On Thursday, Algerian special forces moved in because the government said the militants wanted to flee to Mali.
The Islamic extremists also planned to blow up the gas installation and rigged it with mines throughout, the U.S. official said.
Thursday's military incursion succeeded in freeing some hostages -- but not all.
Some survivors described their harrowing escapes by rigging up disguises and sneaking to safety with locals, with at least one survivor running for his life with plastic explosives strapped around his neck.
Several hostages died. And the Algerian military came under criticism from some quarters for unnecessarily endangering hostages' lives.
Undeterred, the government followed with a second push Saturday. That assault killed the remaining hostage-takers but resulted in more hostage deaths.
The army intervened "to avoid a bloody turning point of events in this extremely dangerous situation," the Algerian Interior Ministry said Saturday.
"It was clear that the terrorists were determined to escape the country with the captives and to bomb the gas installations."
On Sunday, an American lawmaker said the Algerian government turned down U.S. offers to help during the crisis.

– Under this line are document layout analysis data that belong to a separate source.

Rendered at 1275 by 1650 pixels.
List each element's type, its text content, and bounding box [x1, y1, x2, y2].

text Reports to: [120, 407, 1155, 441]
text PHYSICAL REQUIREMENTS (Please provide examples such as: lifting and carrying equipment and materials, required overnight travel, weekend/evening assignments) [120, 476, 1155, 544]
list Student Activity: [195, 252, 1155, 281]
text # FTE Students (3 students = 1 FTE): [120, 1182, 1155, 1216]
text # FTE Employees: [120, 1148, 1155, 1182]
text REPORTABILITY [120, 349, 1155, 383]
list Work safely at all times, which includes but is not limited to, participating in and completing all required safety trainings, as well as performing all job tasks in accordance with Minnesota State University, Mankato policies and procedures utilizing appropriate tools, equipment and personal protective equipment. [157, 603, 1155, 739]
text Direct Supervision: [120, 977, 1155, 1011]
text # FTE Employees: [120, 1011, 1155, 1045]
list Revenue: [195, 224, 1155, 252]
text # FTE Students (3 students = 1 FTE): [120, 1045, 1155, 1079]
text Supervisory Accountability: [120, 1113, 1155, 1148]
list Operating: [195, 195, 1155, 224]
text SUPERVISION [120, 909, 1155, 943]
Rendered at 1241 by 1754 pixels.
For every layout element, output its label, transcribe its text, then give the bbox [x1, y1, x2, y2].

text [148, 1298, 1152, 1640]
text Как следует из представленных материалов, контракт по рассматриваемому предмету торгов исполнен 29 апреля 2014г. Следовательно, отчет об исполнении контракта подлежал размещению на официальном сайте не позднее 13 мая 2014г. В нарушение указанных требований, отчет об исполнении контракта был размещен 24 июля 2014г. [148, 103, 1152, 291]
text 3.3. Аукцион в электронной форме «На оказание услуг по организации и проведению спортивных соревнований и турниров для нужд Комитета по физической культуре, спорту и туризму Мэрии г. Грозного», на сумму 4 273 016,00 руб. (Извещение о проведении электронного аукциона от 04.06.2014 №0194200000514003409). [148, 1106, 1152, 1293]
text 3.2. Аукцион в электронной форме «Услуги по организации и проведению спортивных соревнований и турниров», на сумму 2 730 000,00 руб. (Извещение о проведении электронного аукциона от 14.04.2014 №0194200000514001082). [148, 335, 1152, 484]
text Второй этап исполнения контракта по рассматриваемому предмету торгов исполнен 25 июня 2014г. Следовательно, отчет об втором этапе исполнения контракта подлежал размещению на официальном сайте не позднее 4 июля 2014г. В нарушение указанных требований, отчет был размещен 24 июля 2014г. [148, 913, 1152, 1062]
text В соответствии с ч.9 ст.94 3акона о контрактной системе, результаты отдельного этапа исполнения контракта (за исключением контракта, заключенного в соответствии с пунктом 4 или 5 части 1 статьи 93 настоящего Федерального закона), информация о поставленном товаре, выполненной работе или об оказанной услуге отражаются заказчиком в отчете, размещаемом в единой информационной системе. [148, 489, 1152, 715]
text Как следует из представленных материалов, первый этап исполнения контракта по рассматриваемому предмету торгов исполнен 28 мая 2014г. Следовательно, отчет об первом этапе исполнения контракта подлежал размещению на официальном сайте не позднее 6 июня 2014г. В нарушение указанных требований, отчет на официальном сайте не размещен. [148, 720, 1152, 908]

"They decided they were going to handle it their way," said Rep. Mike Rogers, a Michigan Republican who is chairman of the U.S. House Intelligence Committee. "They did not want us or the other hostage nations involved in the decision-making."
British Defense Secretary Philip Hammond called the loss of life "appalling and unacceptable," while laying blame solely on the terrorists.
Countries mourn dead, try to track down missing
While the military part of the operation is over, the searching and mourning is not for people in countries worldwide. In addition to combing the sprawling desert site, Algerian forces are searching hospitals and medical centers around the country, as well as towns and villages near the targeted site, according to a statement Sunday from Statoil.
Colombia's president said a citizen was presumed dead.